Hamburg, Germany - 18 May 2011: Evotec AG (Frankfurt Stock Exchange: EVT, TecDAX) and Roche (SWX: RO, ROG; OTCQX: RHHBY) today decided to voluntarily terminate the first proof-of-concept study in treatment-resistant depression with their NR2B sub-type selective NMDA antagonist EVT 101.

The decision to terminate this Phase II study was triggered by difficulties to recruit patients under the current study protocol, resulting in the possibility of inconclusive results. EVT101 was generally well tolerated in healthy volunteers and patients enrolled so far. Difficulties in conducting this Phase II study in treatment resistant depression, the need to sharpen the toxicology profile and a potential requirement for an altered dosage scheme lead to an overall delay in the programme. Based on this, the parties concluded to terminate the clinical development.

This clinical development has been the key part of an alliance between Evotec and Roche in which Roche has provided all funding in exchange for certain option rights after a proof-of-concept result with NR2B sub-type selective NMDA antagonist in treatment-resistant depression.

Evotec retains all rights in the EVT100 series, especially the back-up compound EVT103, and will enter into partnering discussions for these assets in another clinical development partnership. As advanced clinical development of drug candidates is not part of Evotec's core business, Evotec does not intend to pursue further clinical development of its NR2B sub-type selective NMDA antagonist without a partner. 

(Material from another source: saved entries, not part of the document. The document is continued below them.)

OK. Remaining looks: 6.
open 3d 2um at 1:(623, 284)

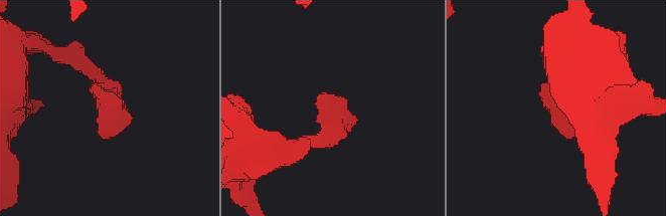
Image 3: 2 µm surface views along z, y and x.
shape alone is not enough
open em xy step 8 letters at 3:(571, 134)

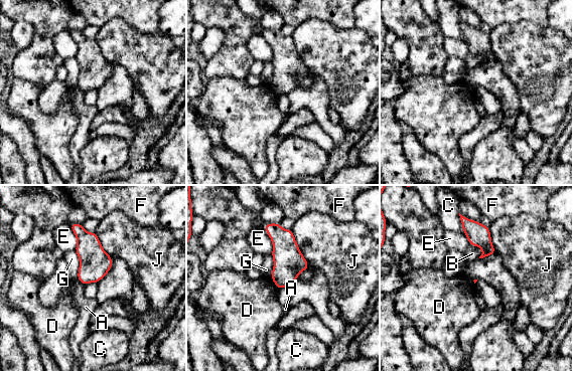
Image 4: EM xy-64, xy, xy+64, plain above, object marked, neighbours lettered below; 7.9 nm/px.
skip # A other, B other, C other, D other, E other, F other, G other, J other; no lettered segment goes on from it

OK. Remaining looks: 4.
sudden change in width
open 3d 4um at 1:(226, 301)

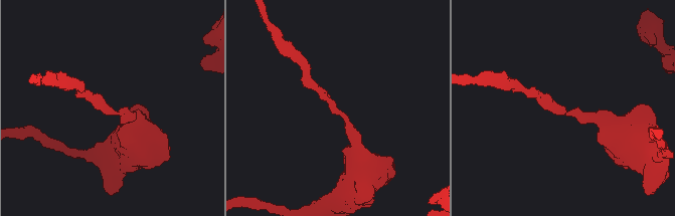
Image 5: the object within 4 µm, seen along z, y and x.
arm_widths 180, 220 nm
open em planes letters at 5:(564, 110)

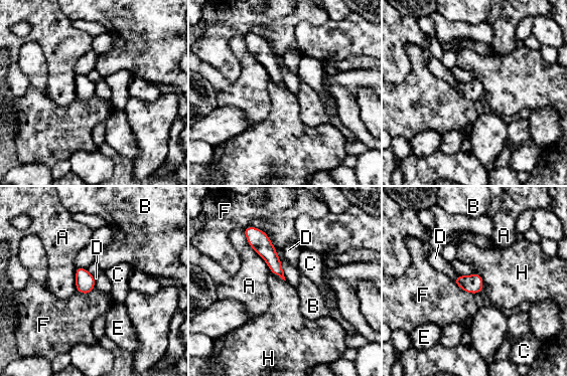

About NMDA receptors in treatment-resistant depression and EVT 101

NMDA receptors are involved in the pathology of depression and other CNS diseases. NR2B-selective antagonists bind preferentially to the activated form of the NMDA receptor containing the NR2B subunit and allosterically modulate, in an activity-dependent manner, channel activity by inhibiting channel opening probability. They show advantages over non-selective NMDA antagonists due to greater separation of efficacy from side effects. The non-selective NMDA receptor blocker ketamine and an NR2B-selective NMDA antagonist have been proven to provide substantial and instant clinical benefit for patients. However, both molecules, for which proof of concept has been shown before, require parenteral administration, hence an orally active therapeutic option is needed. The proof of concept Phase II study with EVT 101 was designed as a double-blind, placebo-controlled, randomized study performed with approximately 100 patients suffering from treatment-resistant depression. Treatment-resistance of patients was to be confirmed in a 6-week prospective antidepressant treatment phase preceding the actual double-blind treatment, which last 4 weeks. The main endpoints of the study were safety, tolerability, and efficacy. The antidepressant effect was assessed using MADRS and other rating scales.

Forward-Looking Statements

Information set forth in this press release contains forward-looking statements, which involve a number of risks and uncertainties. The forward-looking statements contained herein represent the judgement of Evotec as of the date of this report. Such forward-looking statements are neither promises nor guarantees, but are subject to a variety of risks and uncertainties, many of which are beyond our control, and which could cause actual results to differ materially from those contemplated in these forward-looking statements. We expressly disclaim any obligation or undertaking to release publicly any updates or revisions to any such statements to reflect any change in our expectations or any change in events, conditions or circumstances on which any such statement is based.